Kapitalizmin bitmez hükümdarlığı fıtrata hitap etmesinden; çıkarcı ve bencil. II. Dünya Savaşı’nda Faşizm kokulu Nasyonal Sosyalizm karşısında yenilmek üzereyken can düşmanı Komünizmle kader birliği yaparak vartayı atlattı. Hoş Hitler de gelseydi görünmeyen destekçileriyle ‘1984’ü 40 yıl evvelden uygulayarak gözümüze sokma imkânı bulabilirdi. Hatta belki de Orwell’e distopya üretsin diye Gerçek Bakanlığı teklif ederlerdi.
Kapitalizme isyan gibi duran Komünizm, 45 – 91 arası İki Kutuplu Dünya modeliyle aslında yekdiğerine meşruiyet kazandırmaya yaradı. 1991 ve 2001 sonrasını ise yaşadınız, gördünüz. Şimdi göreceklerimizse ‘1984’ü 2044’e kadar uygulayıp 2084’te Homo-Deus edalı, Düşünebilen Yapay Zekâlı, Kapsül ağlı bir Network’e salâvat getirtmek olabilir.
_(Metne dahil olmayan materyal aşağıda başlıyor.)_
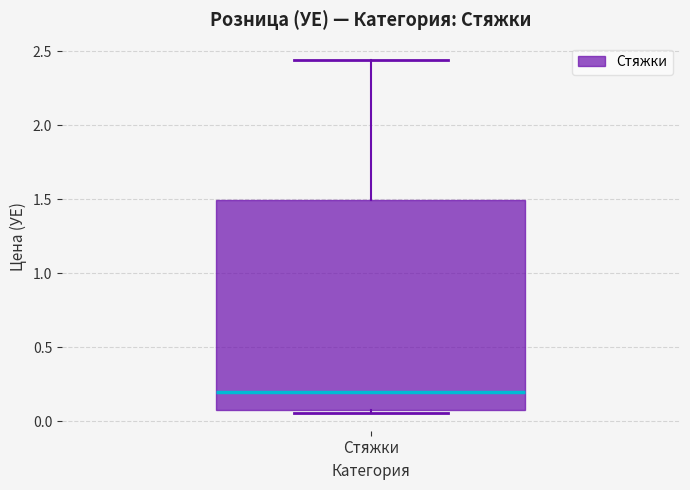

Read this box plot against the y-axis: the position of the median line, the range covered by the box, and the ends of both whiskers. The values are not printed on the chart, so give them approximately, as read against the axis.

median 0.20, box 0.10 to 1.50, whiskers 0.05 to 2.45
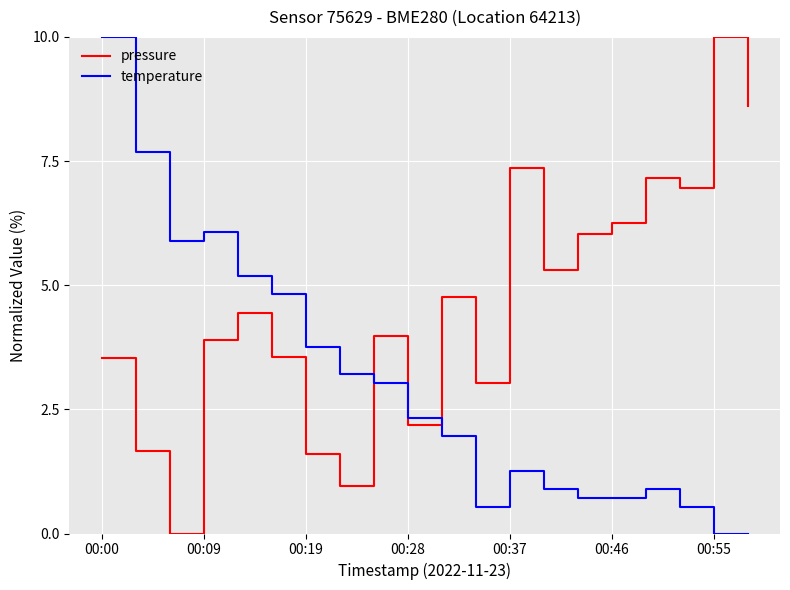

Rank the series by their average value, from lowest to highest.

temperature, pressure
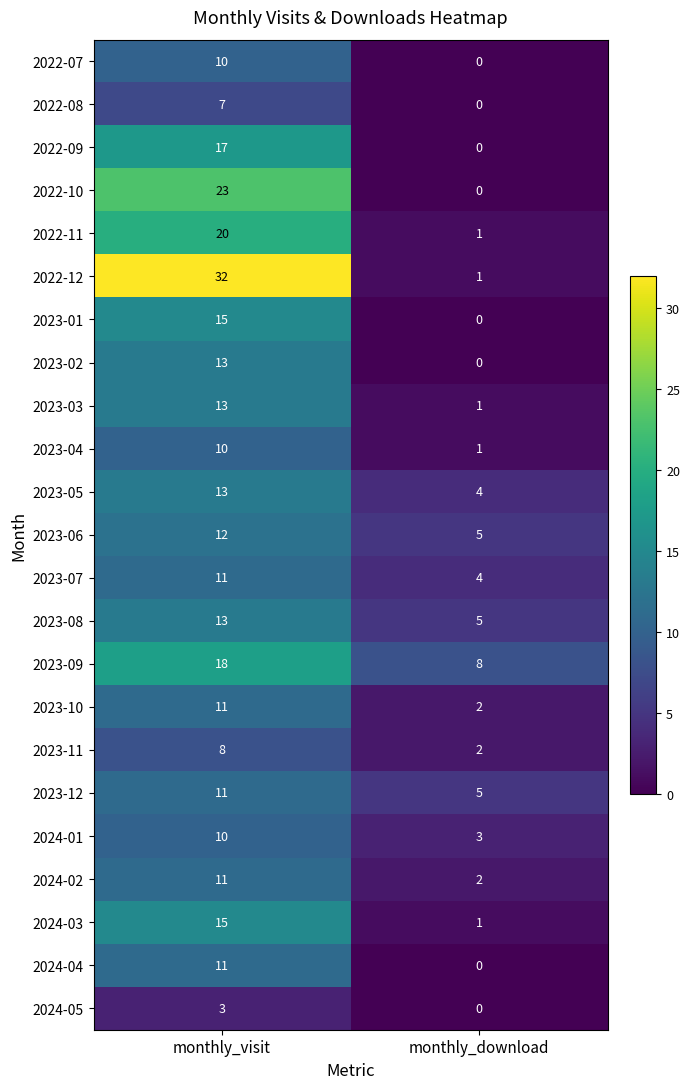

Rank the categories by 2023-04 value from highest to lowest.

monthly_visit, monthly_download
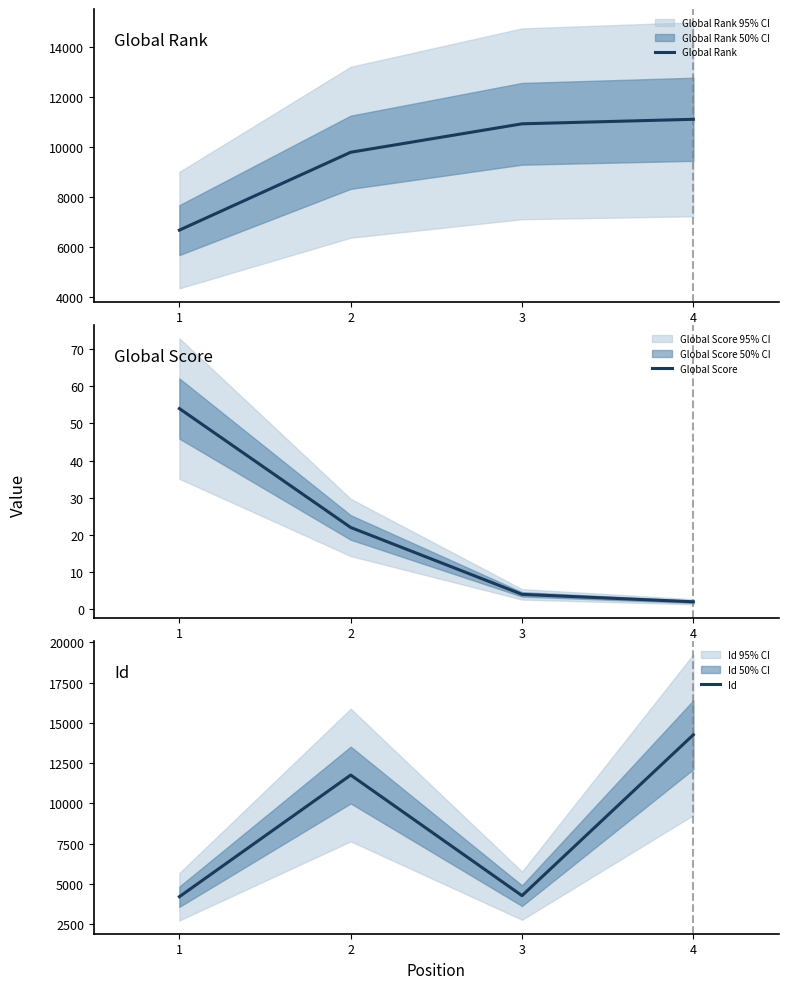

True or false: Global Score has a value of 22 at 2.

True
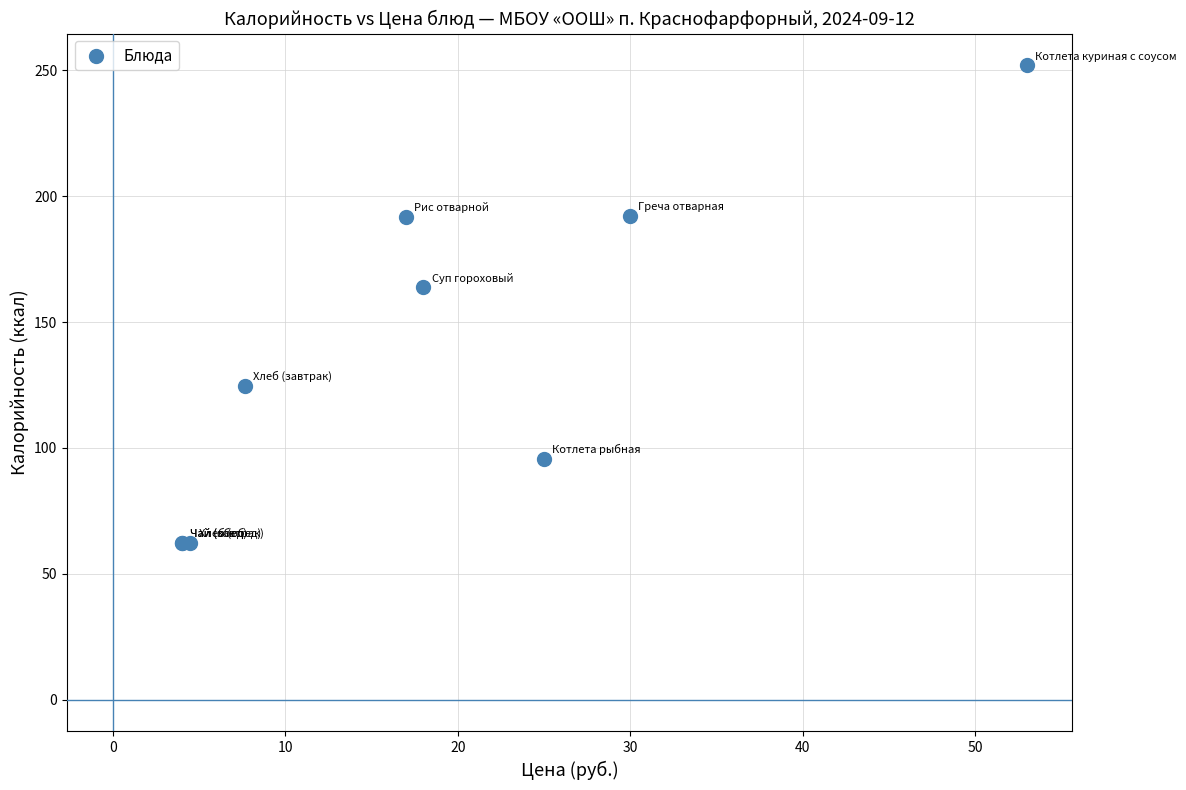

What Y value in the scatter plot is closest to 157?

163.9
Büyük Patron’un Büyük Birader’i sağolsun!
‘Big’ deyince aklıma geldi; Çin’in 2023’lerde Süper Güç olmasıyla ilgili 2008 yazımlı ve 2010 basımlı AFRASYA – ALTERNATİF EKSENLER kitabımızda, egemenliğin Çin’e devriyle de alâkalı 2018 imzalı ve 2019 basımlı TARİHİ YENİDEN YORUMLAMAK kitabımızda bir şeyler karalamıştık. Müsaade varsa biraz daha çiziktirip çeşitli kaynaklar üzerinden detaylandıralım.
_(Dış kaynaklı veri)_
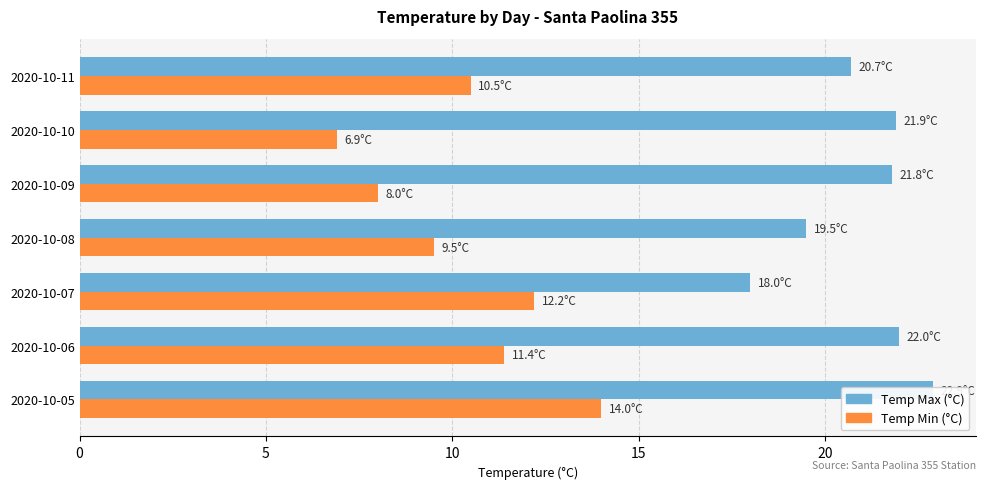

Reading left to right, extract all data points from this chart.

Temp Max (°C): 22.9	22.0	18.0	19.5	21.8	21.9	20.7
Temp Min (°C): 14.0	11.4	12.2	9.5	8.0	6.9	10.5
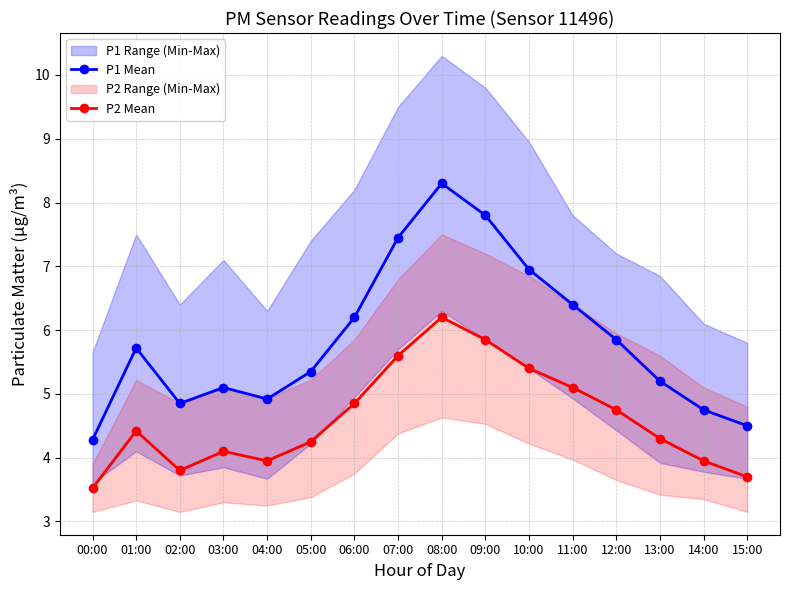

Which category has the lowest value in the P1 Mean series?

00:00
“Dijital Otoriterliğin İhracı” yazısında Polyakova ile Meserole; Çin’in 10 yıl öncesinde 800 bin kamerayla izlem yaptığı Pekin’de yüzde 100 oranına 5 yıl önce ulaştığını, bizim Doğu Türkistan dediğimiz Sincan’da milyonlarca kamerayla ve kuş boyutundaki dronlarla insanların göz taramasından geçirildiğini, denetim noktalarında DNA’larının toplatıldığını ve telefonlarına casus yazılım yüklenmeye zorlandıklarını belirttiler. Yine onların tabiriyle Sincan Özerk Bölgesi için kurgulanan ‘Dünyanın En Büyük Dijital Açık Hava Hapishanesi’ olma durumu bir tık sonra Çin’i, iki tık sonra Asya’yı, üç tık sonra tüm Dünya’yı kapsarsa ne olur diye sorayım?
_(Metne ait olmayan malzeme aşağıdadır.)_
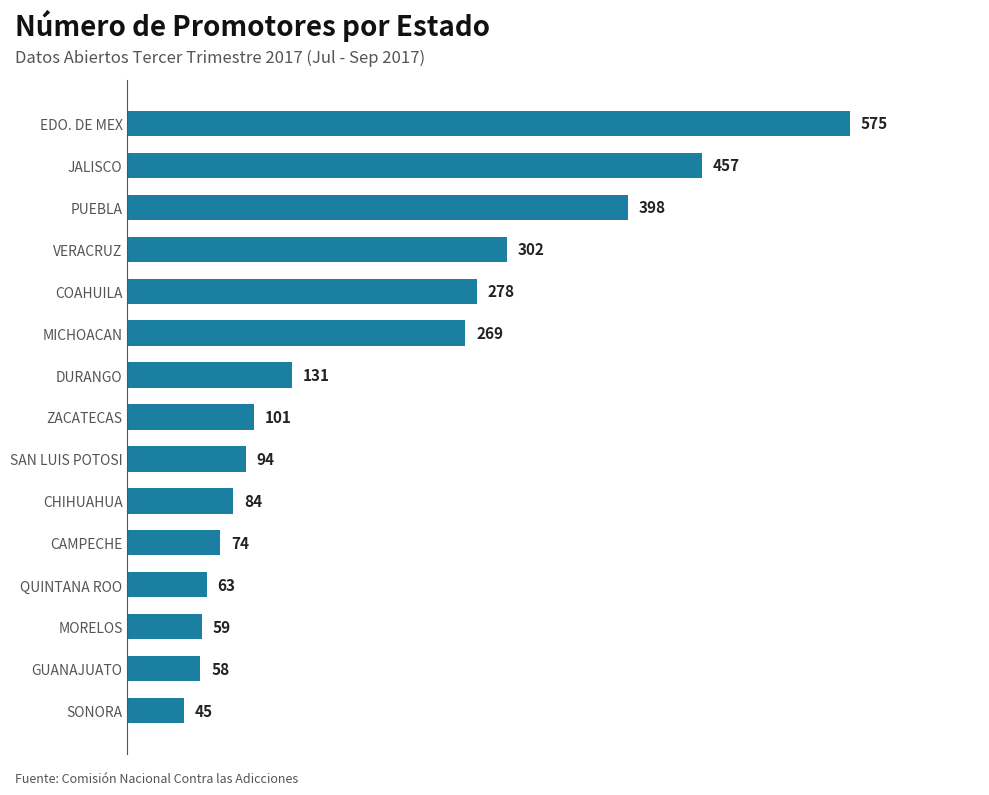

What is the difference between the maximum and minimum values?

530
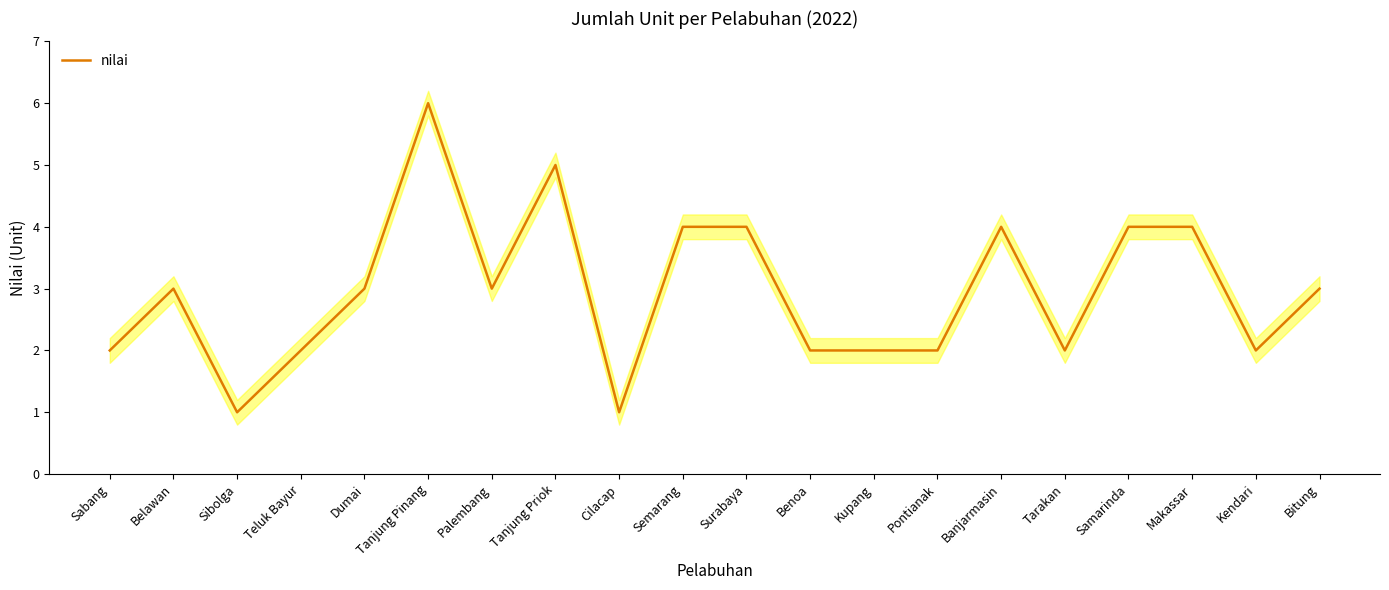

Is this an area chart (filled region under the line)?

No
“Çin, 5G ve Küresel Bilgi-sfer’in Egemenliği” (2019)yazısında da William Schneider, insanlık tarihinde üretilen verilerin % 90’u son 24 ayda sağlandığını ve veri tsunamisinin daha yeni başladığını söyleyerek mobil veri hasadında Çin’in lider olduğunu aktarıyor. 5 yıl sonra her 18 saniyede bir 6 milyar insanın bu verilerle etkileşimi, nakitsiz dijital cüzdan kullanımı, Sharp Eyes (Keskin Gözler) sistemi üzerinden insanların gerçek zamanlı takibi ve polissiz polis denetimi, sosyal kredi skoru ve ‘güvenilmez’ barkodlu kişilerin servislere ulaşamaması gibi parçaları birleştirdiğimizde karşımıza nasıl bir Dünya çıkar?
Amerikano filimlerde olduğu gibi bir dronla yeriniz tespit edilse ve sürücüsüz bir kara aracı frekansınızın üzerine gönderilse gerçekte ne yapardınız? Velev ki bir Uygur veya Uruguaylı olarak..
Biz, kafadan Müslümce direneceğiz ve Baba’dan “Tanrı İstemezse”yi dinleyeceğiz.